Replacing aprons, gloves and masks with shorts, T-shirts and trainers, they pass a hot rod of iron between them, manipulating a lump of melted matter at the end of it, the consistency of gum, transforming it into a thing of (expensive) beauty. We watch in awe as the master glassmaker blows into the rod, forms it into a hollow globe, stretching its globular form into the shape of a lamp. The piece, we are informed, is for the upcoming Versace collection.
Between banter, another artisan steps in. Armed with a pair of shears, he pierces it at the end, while another takes his turn at placing the molten shape back into the fire, the temperature of lava.
This merry swapping of roles between the three artisans continues, amid chat and laughter, passing the proverbial baton until the shapeless blob has transformed into a work of art, ready for one last turn in the furnace before its hefty price tag is fixed.
Our guide offers an alternative reason as to why Murano, once a fishing resort, became the chosen island for glassmaking in 1291.
While it’s often touted that all the city’s furnaces and glassmakers were moved here to mitigate the fire risk in the more populous region of Venice, we are informed of a more intriguing reason why this industry was upended to an isolated island almost 4km away. In a word — secrets.
Using recipes and methods for making glass that had become one of the area’s best exports synonymous with luxury, Venetian glass made waves across Europe, earning her a reputation as a world-class producer. Take a tour of any of the grand palaces that still exist today, brimming with ornate mirrors, chandeliers, glass vases and sculptures, and it’s clear superior glassmaking was in high demand. But while these artisans may have been placed on a pedestal, they were also heavily controlled and regulated by the Venetian Republic.
Desperate to keep their prized glassmaking sacred, Venetian authorities kept their artisans on a tight leash, and while they may have been held in high regard for their skills, they paid the price by living in a “gilded cage”, forbidden from leaving the island lest they reveal the secrets of their craft.
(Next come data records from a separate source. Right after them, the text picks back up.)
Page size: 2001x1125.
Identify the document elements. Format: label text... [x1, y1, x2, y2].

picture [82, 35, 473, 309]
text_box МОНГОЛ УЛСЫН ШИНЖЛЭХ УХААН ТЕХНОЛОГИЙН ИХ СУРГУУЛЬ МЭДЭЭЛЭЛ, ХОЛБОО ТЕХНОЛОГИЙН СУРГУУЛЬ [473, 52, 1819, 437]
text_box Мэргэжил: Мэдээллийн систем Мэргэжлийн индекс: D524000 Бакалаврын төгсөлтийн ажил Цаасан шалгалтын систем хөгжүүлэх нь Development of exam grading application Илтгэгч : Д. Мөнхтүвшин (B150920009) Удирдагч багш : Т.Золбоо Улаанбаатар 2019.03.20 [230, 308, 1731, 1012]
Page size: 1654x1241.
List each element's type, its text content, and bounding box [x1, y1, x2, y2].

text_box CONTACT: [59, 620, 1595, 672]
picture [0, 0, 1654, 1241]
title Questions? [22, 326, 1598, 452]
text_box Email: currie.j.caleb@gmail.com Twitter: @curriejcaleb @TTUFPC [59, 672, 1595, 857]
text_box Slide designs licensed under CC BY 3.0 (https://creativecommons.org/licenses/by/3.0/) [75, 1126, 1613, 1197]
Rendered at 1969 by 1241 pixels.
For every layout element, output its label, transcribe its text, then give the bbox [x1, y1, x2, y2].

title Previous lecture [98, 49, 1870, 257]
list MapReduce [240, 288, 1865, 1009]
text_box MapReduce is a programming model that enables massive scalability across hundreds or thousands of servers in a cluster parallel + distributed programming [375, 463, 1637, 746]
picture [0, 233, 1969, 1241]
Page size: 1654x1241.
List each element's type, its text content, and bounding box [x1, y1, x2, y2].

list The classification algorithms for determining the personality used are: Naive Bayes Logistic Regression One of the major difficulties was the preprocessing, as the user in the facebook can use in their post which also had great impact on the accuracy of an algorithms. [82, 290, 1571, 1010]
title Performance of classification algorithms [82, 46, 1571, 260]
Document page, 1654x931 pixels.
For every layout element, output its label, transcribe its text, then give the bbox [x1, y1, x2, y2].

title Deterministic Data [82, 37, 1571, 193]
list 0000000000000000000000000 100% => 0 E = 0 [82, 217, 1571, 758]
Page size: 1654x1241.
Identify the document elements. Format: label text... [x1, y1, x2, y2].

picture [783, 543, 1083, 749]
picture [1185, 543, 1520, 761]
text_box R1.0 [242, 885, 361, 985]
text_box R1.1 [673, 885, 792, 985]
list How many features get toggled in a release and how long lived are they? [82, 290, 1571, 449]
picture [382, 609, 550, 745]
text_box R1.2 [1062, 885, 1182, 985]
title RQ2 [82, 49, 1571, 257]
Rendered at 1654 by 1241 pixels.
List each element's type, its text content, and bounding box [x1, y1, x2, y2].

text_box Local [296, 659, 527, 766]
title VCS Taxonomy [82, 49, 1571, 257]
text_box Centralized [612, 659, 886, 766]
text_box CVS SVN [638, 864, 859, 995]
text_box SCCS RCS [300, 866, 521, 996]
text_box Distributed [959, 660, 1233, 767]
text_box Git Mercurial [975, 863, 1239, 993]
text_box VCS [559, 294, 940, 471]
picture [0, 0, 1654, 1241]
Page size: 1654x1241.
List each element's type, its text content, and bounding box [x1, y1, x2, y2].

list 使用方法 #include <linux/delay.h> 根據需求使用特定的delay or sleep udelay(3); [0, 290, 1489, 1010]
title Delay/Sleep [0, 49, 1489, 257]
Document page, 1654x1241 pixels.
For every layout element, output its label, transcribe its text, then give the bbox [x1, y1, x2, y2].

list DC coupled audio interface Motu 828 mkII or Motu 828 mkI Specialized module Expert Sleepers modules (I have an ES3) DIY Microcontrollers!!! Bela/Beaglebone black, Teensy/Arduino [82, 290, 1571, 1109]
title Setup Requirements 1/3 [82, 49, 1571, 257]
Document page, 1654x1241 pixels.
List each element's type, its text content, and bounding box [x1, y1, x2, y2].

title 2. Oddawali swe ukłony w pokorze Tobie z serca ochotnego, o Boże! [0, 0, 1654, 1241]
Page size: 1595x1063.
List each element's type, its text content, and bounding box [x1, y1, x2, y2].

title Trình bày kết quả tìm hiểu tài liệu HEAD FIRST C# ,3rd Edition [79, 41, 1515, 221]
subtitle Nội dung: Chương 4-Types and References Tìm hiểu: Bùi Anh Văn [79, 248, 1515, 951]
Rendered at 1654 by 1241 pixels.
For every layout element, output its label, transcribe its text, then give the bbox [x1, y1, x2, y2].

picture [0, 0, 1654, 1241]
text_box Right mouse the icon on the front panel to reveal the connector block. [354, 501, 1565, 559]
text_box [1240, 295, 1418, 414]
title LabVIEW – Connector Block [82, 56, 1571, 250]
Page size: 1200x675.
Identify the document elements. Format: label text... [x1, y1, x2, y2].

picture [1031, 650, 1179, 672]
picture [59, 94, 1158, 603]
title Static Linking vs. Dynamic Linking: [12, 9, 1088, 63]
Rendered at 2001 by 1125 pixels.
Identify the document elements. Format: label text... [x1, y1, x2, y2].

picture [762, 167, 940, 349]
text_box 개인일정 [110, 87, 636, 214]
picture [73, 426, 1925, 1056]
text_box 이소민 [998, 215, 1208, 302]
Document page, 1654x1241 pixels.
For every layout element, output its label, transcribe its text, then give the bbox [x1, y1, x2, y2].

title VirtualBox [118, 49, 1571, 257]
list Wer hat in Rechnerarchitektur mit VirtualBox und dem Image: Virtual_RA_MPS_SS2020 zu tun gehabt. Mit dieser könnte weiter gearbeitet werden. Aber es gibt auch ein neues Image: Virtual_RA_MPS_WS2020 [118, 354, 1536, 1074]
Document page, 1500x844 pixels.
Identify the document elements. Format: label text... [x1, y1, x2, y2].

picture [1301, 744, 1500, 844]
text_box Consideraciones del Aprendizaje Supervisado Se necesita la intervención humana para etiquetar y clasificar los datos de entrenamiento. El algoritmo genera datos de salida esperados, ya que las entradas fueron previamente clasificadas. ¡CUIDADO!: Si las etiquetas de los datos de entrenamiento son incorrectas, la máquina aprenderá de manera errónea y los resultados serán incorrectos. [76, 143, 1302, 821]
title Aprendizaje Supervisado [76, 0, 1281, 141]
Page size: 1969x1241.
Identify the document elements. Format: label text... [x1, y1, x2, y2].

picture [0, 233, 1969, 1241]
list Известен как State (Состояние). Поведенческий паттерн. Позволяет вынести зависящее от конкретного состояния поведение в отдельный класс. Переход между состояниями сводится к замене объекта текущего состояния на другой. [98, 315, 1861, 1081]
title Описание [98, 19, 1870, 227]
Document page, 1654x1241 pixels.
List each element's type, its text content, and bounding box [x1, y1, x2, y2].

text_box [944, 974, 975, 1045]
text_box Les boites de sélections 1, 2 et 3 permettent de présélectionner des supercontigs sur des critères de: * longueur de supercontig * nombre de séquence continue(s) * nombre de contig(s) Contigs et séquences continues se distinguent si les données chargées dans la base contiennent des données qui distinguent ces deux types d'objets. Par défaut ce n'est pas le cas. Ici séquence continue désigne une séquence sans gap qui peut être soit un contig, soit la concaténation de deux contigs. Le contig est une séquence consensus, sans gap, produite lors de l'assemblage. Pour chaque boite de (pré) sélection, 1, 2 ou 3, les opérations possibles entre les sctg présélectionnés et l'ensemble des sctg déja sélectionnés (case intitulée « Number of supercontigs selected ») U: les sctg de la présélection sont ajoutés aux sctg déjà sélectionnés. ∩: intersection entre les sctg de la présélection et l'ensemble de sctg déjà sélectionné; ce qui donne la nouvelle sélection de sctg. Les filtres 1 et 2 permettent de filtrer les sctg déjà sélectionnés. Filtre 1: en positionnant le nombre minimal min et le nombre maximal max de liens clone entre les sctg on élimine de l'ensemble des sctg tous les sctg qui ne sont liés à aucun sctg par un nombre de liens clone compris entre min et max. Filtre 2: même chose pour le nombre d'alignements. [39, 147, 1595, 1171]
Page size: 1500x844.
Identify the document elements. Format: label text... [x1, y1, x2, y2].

Twenty-five minutes back on the Vaporetto and we descend upon another island whose exquisite craft also once took the world by storm, not for its glass, but its finest lace. We saunter into a side street, where intricate lace tops, dresses and scarves are on full display, their punto in aria (“points in the air”) testament to the island’s former golden age of delicate lace finery that even adorned the signature collars of Elizabeth I of England.
But it is the heart of Burano that the true spectacle lies.
Turning in to the centre of the island, we are greeted with bizarre rows of brightly coloured houses that seem more like a scene out of Charlie and the Chocolate Factory than a Venetian island.
Lollipop pink, garish green, aquamarine, purple and sunflower yellow houses pop in neon bursts at every turn and corner. I somewhat cynically think the houses have been painted like a line of liquorice allsorts for the tourists but I am proved wrong. Apparently, the houses were painted their own bright colours so the local fishermen could identify their homes in the thick fog that descends on the lagoons. The tradition stuck, and the houses are re-painted every two years, providing a quirky feast for the eyes.
Further along, the red-bricked 18th century Campanile Storto di Burano is one of those commanding structures that make you look twice, just to check your eyes aren’t deceiving you. “Is that leaning?” my partner asks, looking up at the slightly tilting bell tower lording over the main square. It definitely is — just another reason to love this defiant, ancient, floating city of islands.